→ Yazılı talimat 1
Verilen metin, faşist iktidarların siyasal baskıyı göçmenlerden, kadınlardan ve LGBTİ'lardan başlayarak kurduğu iddiasını hangi ülkelerdeki hangi uygulamalara dayandırıyor? Bu uygulamaları metindeki sırasıyla açıkla.

→ Verilen metin
========

En başta bahsedilen, uluslararası sermayenin dünya genelinde etkilendiği 2008 kriziyle birlikte, savaşın milliyetçiliğin, dinciliğin, mülteci, kadın ve LGBTİ düşmanlığının yükseltilmesi, ekonomik ve ideolojik dayatmalar, sermayenin çıkarlarına uygun biçimde burjuva devletlerin şekillenmesi ihtiyacını ortaya çıkarırken, siyasal zor fiilen uygulamaya kondu. Latin Amerika’da 2000’lerin ilk on yılındaki pembe sosyalizm furyası yerini açık faşist yönelimli iktidarlara bıraktı. Brezilya’da önceki devlet başkanı Bolsanaro’nun toplumsal cinsiyet derslerini yasaklaması, LGBTİ ’lara yönelik açık devlet şiddeti uygulaması, Arjantin’de iktidara gelen Milei’nin açık antifeminizmi, kamu işyerlerinde LGBTİ istihdamını desteklemek için konulan istihdam kotalarını iptal etmesi ve kürtajı yasaklama planını açıklaması, Latin Amerika’da yükselen faşizmin ilk gündemleri oldu. Macaristan ve Polonya’da LGBTİ ’ların kazanılmış haklarının yasal olarak gaspı, Polonya’da kürtajın sağlık sorunu durumunda bile yasaklanması, Macaristan’da kürtaj öncesinde fetüsün kalp atışlarının dinletilmesini zorunlu kılan yasa ve toplumsal cinsiyet derslerinin yasaklanması, faşist iktidarların siyasal baskıyı inşaya, göçmenler, kadınlar ve LGBTİ ’lardan başladığını ispatlıyor. Kuşkusuz faşist iktidarların siyasal zoru inşa ettiği tüm ülkelerde kadın göçmen ve LGBTİ düşmanlığına, aile güzellemeleri ve aileyi güçlendirme baskıları eşlik ediyor. Suriye’de eşcinselleri damlardan atan HTŞ’nin Avrupa tarafından coşkuyla kabullenilen meşruiyetinin, neoliberalizme biat açıklamalarından bağımsız ele alınmaması gerekiyor.

========

→ Alıştırma verileri
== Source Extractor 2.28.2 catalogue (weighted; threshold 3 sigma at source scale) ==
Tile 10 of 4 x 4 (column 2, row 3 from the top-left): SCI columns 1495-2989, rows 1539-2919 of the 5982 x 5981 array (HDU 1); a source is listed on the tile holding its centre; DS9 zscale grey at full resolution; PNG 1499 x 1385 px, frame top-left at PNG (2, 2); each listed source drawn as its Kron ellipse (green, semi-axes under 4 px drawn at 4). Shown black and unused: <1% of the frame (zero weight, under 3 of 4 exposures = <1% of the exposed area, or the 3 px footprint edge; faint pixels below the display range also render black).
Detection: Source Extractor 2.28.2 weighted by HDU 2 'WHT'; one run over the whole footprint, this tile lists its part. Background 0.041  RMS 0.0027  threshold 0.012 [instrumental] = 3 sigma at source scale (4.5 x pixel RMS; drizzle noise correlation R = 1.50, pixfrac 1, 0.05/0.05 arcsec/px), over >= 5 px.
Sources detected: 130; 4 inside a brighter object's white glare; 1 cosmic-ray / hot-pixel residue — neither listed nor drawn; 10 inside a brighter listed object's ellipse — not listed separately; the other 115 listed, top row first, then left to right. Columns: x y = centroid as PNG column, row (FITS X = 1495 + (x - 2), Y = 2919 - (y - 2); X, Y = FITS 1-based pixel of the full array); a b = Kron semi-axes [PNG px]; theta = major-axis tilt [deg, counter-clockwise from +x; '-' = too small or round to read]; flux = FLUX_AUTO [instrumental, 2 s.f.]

========

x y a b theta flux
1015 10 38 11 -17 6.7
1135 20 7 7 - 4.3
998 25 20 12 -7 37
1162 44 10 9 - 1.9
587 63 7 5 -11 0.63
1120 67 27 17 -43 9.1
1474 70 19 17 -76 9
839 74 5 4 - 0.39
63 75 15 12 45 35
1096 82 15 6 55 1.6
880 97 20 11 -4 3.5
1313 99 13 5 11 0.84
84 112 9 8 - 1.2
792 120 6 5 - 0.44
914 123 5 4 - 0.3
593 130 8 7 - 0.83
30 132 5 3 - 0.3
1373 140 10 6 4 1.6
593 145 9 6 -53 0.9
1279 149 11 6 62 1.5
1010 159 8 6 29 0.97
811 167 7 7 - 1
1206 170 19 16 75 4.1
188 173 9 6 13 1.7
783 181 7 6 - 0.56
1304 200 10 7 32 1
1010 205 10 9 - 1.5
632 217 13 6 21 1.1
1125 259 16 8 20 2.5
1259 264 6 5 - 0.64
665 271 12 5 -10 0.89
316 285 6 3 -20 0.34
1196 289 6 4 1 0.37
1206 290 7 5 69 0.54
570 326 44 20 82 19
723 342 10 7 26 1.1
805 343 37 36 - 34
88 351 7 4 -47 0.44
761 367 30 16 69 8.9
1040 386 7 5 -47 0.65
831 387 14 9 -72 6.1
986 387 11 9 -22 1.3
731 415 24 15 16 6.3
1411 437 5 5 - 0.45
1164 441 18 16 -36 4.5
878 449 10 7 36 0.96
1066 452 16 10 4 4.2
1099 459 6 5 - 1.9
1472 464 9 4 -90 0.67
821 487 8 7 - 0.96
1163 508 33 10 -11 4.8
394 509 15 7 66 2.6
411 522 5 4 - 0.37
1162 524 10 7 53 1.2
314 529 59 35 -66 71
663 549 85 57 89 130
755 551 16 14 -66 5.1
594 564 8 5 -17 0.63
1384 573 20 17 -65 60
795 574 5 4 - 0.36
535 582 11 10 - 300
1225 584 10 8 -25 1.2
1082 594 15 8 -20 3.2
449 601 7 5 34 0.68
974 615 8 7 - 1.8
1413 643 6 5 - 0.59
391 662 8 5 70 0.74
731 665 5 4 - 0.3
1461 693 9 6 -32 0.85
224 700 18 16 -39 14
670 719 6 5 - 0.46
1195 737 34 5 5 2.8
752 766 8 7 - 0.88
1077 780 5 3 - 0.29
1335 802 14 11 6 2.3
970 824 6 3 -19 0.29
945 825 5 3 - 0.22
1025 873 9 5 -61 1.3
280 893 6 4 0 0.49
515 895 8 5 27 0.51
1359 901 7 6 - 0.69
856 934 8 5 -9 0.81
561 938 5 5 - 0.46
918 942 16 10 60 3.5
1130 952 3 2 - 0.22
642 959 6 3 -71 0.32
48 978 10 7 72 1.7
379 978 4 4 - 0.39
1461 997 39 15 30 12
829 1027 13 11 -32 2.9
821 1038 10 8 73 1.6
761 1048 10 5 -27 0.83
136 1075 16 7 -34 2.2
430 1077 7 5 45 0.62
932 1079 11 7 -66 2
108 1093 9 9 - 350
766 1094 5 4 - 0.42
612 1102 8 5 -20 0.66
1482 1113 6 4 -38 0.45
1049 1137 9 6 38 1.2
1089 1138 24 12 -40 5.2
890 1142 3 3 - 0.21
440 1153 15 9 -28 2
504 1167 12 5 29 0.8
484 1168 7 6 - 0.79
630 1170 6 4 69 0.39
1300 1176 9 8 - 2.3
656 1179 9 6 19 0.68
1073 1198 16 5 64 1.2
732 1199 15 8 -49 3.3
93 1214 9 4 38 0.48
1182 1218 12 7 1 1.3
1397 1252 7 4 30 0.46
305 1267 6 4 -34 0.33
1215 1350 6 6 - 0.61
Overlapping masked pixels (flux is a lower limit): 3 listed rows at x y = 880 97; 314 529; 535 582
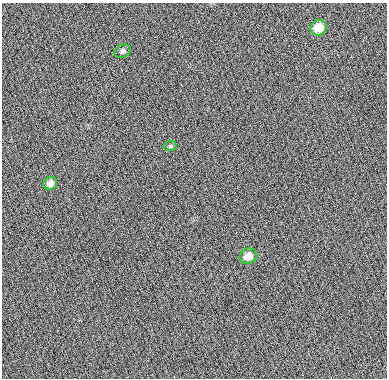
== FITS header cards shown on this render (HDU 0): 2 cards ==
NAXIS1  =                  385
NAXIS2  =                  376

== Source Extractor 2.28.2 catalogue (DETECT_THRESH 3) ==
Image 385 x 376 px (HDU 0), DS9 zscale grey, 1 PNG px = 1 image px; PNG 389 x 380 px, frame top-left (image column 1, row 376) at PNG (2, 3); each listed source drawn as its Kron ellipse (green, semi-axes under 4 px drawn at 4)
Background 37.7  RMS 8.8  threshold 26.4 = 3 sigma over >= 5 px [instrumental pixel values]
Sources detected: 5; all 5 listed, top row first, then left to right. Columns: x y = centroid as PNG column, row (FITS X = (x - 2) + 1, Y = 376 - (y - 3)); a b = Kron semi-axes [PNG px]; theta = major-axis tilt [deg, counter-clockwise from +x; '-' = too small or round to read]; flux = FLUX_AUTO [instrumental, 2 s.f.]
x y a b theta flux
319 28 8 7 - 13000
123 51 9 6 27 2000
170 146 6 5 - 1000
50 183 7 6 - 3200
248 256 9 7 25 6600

========

→ Yazılı talimat 2
Kayıtlarda "2.28.2 catalogue (weighted;" ifadesini içeren satırla açılıp "Sources detected: 130;" ifadesini içeren satırla kapanan bölümü, iki uç satır da dahil olmak üzere numaralı bir liste hâline getir. Boş satırları listeye alma.

→ Yanıt 1
Metin bu iddiayı Macaristan ve Polonya'daki uygulamalara dayandırıyor. Bu iki ülkede LGBTİ'ların kazanılmış hakları yasal olarak gasp edilmiştir. Polonya'da kürtaj sağlık sorunu durumunda bile yasaklanmıştır. Macaristan'da ise kürtaj öncesinde fetüsün kalp atışlarının dinletilmesini zorunlu kılan bir yasa çıkarılmış ve toplumsal cinsiyet dersleri yasaklanmıştır. Metne göre bu uygulamalar, faşist iktidarların siyasal baskıyı inşa etmeye bu gruplardan başladığını ispatlıyor.

→ Yanıt 2
1. == Source Extractor 2.28.2 catalogue (weighted; threshold 3 sigma at source scale) ==
2. Tile 10 of 4 x 4 (column 2, row 3 from the top-left): SCI columns 1495-2989, rows 1539-2919 of the 5982 x 5981 array (HDU 1); a source is listed on the tile holding its centre; DS9 zscale grey at full resolution; PNG 1499 x 1385 px, frame top-left at PNG (2, 2); each listed source drawn as its Kron ellipse (green, semi-axes under 4 px drawn at 4). Shown black and unused: <1% of the frame (zero weight, under 3 of 4 exposures = <1% of the exposed area, or the 3 px footprint edge; faint pixels below the display range also render black).
3. Detection: Source Extractor 2.28.2 weighted by HDU 2 'WHT'; one run over the whole footprint, this tile lists its part. Background 0.041  RMS 0.0027  threshold 0.012 [instrumental] = 3 sigma at source scale (4.5 x pixel RMS; drizzle noise correlation R = 1.50, pixfrac 1, 0.05/0.05 arcsec/px), over >= 5 px.
4. Sources detected: 130; 4 inside a brighter object's white glare; 1 cosmic-ray / hot-pixel residue — neither listed nor drawn; 10 inside a brighter listed object's ellipse — not listed separately; the other 115 listed, top row first, then left to right. Columns: x y = centroid as PNG column, row (FITS X = 1495 + (x - 2), Y = 2919 - (y - 2); X, Y = FITS 1-based pixel of the full array); a b = Kron semi-axes [PNG px]; theta = major-axis tilt [deg, counter-clockwise from +x; '-' = too small or round to read]; flux = FLUX_AUTO [instrumental, 2 s.f.]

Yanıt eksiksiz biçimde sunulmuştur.